Home SportsGlynn Harris: Love ‘em or hate ‘em, warm weather puts snakes in motion

Glynn Harris: Love ‘em or hate ‘em, warm weather puts snakes in motion

by Russell Hedges

I have never, not once, been harassed by a snake when there is frost on the ground. Let the weather start to warm up and I have to watch where I step, sort of like it was when I was a barefoot boy growing up and we had chickens in the yard. You’re much more likely to step in a chicken dab than one left by a snake. I’m not even sure if snakes do Number Two.

​The fact that we’re in the time of year when snakes make their appearance got me to thinking and remembering a close call I once had with a snake.

​My most memorable encounter occurred when I was a kid and for the first time in my young life, I was sure I was facing death when a snake bit me. I was down at the creek with my brother, Tom and two cousins, Doug and Sambo when it happened.
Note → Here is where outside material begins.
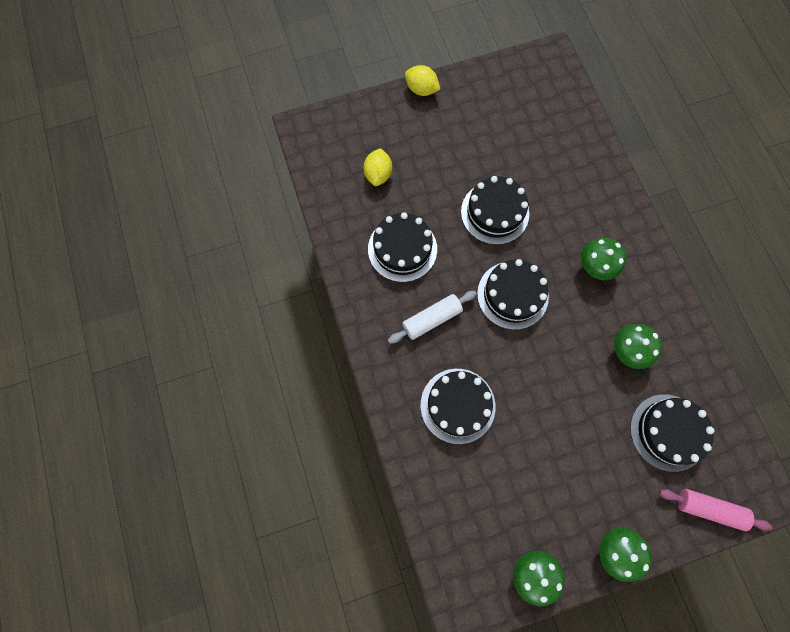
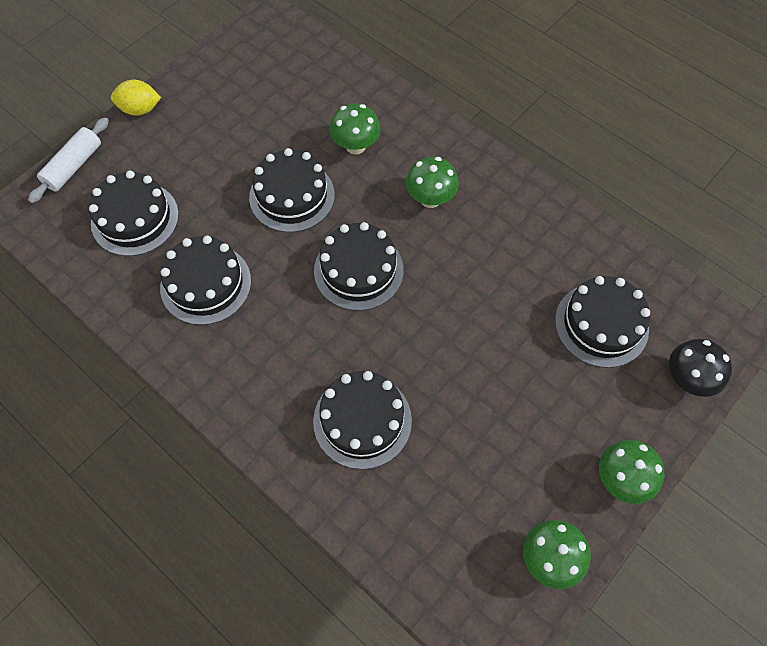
camera: 30 degrees left, 10 degrees down
yellow lemon [363,148,392,186] -> black cake [89,171,179,256]
white rolling pin [388,291,477,344] -> white rolling pin moved to [28,117,109,203]
green mushroom [614,324,662,369] -> green mushroom moved to [329,103,380,155]
pink rolling pin [659,489,772,531] -> black mushroom [669,339,732,397]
We had a puppy that enjoyed a swim and I was paddling around the swimming hole with the pup when I felt a sharp pain behind of my knee.
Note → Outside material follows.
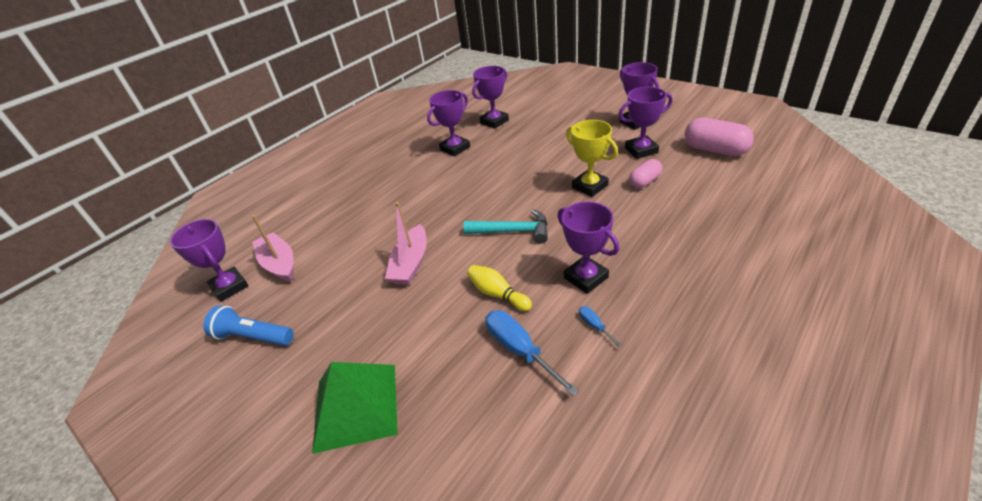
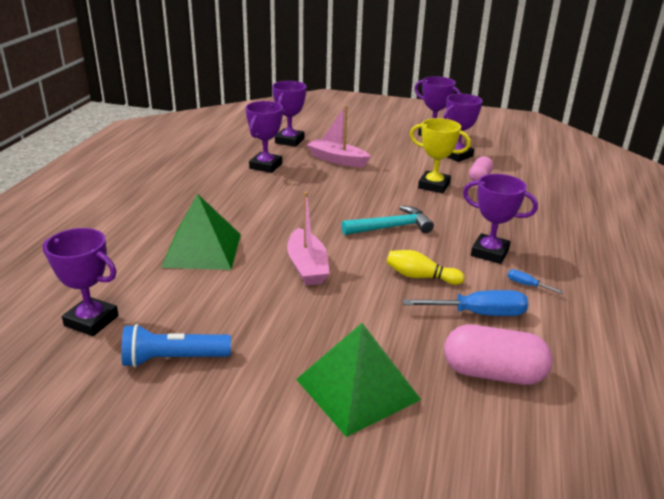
camera: 30 degrees left, 10 degrees down
pink boat [252,215,293,282] -> pink boat moved to [307,105,371,167]
blue screwdriver [485,310,579,396] -> blue screwdriver turned 150 degrees clockwise [403,290,528,316]
pink capsule [685,118,754,156] -> pink capsule moved to [444,325,553,385]
none -> green pyramid [161,194,241,270]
​My first thought was that one of the boys had sneaked up and pinched me on the leg. Glancing shoreward, all three were on the bank so I knew something else had attacked me. Reaching down, my fingers wrapped around a snake almost as long as I was tall. Hurling it aside and screaming like a little girl, the pup and I scaled the bank and my mouth went dry and I’m sure I was pale as a ghost when I saw blood streaming down my leg.

​There I was, down in the woods a mile from home and I was sure my final resting place would be here on the bank of our swimming hole.​

After the boys joined me to help me formulate a plan, cousin Doug reached in his pocket and pulled out his rusty Barlow pocket knife and was prepared to do his part in saving my life by making a cut to extract the deadly venom from my body.

​Glancing at the rusty knife, I didn’t know if I would rather die from snake venom or from blood poisoning from a knife blade that had been used recently to skin a squirrel and dig a splinter out of a toe. Studying my snake bite closely, I noticed that there were not the two telltale fang marks of a venomous snake but a row of teeth marks letting me know I might die of fright but to Doug’s disappointment, I was bitten by a non-poisonous water snake and wouldn’t need his knife. 

​Today, there are two schools of thought regarding snakes. One says that snakes serve a useful purpose and they should be left alone. The other says if it’s a snake, any snake, get the hoe and whack that sucker.

​I’m somewhere in between. If I happen to see a venomous snake, especially in my yard, I’ll whack him. Otherwise, I generally give snakes a pass, with one exception.

​Rat snakes are said to be good snakes relieving your yard of rats and mice. I usually let them go except when my bird box has a clutch of baby blue birds and a rat snake shifts focus from rats and mice to baby birds. If I catch him anywhere near my bird box, he’s history.

​For the past four springs, I have been able to watch only one batch of baby bluebirds fledge. The other three years, theyhatched but rat snakes got ‘em before they were able to leave the nest.

Whichever camp you’re in, the love em and leave em alone or the grab the hoe and whack ‘em group, your time is now because it’s warm and snakes are out and about. 

​Just be sure, if you’re bitten by a snake, check for fang marks versus a row of teeth marks, and watch out for your cousin wearing an evil grin opening the blade on his rusty pocket knife.